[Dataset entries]
□ □ □ □ □ □ □

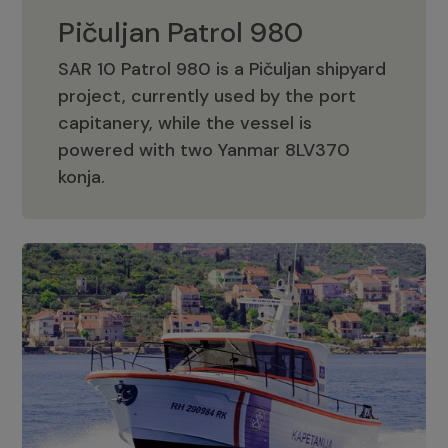
Pičuljan Patrol 980
SAR 10 Patrol 980 is a Pičuljan shipyard
project, currently used by the port
capitanery, while the vessel is
powered with two Yanmar 8LV370
Pičuljan Patrol 980
konja.
Adriana 36 Patrol
The Adriana 36 is a vessel from the
Adriana Boats company, as part of the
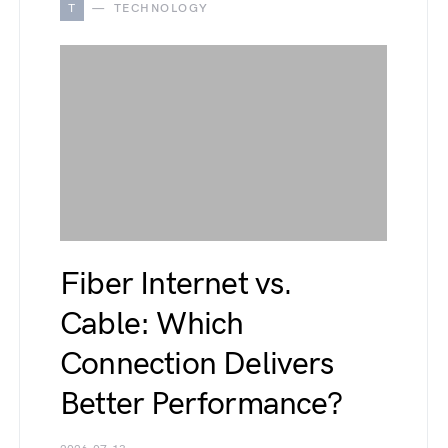
T
TECHNOLOGY
Fiber Internet vs.
Cable: Which
Connection Delivers
Better Performance?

□ □ □ □ □ □ □

Exercise requirements = Copy out every line of the data that includes the word "Adriana".

Response below =
Adriana 36 Patrol
The Adriana 36 is a vessel from the
Adriana Boats company, as part of the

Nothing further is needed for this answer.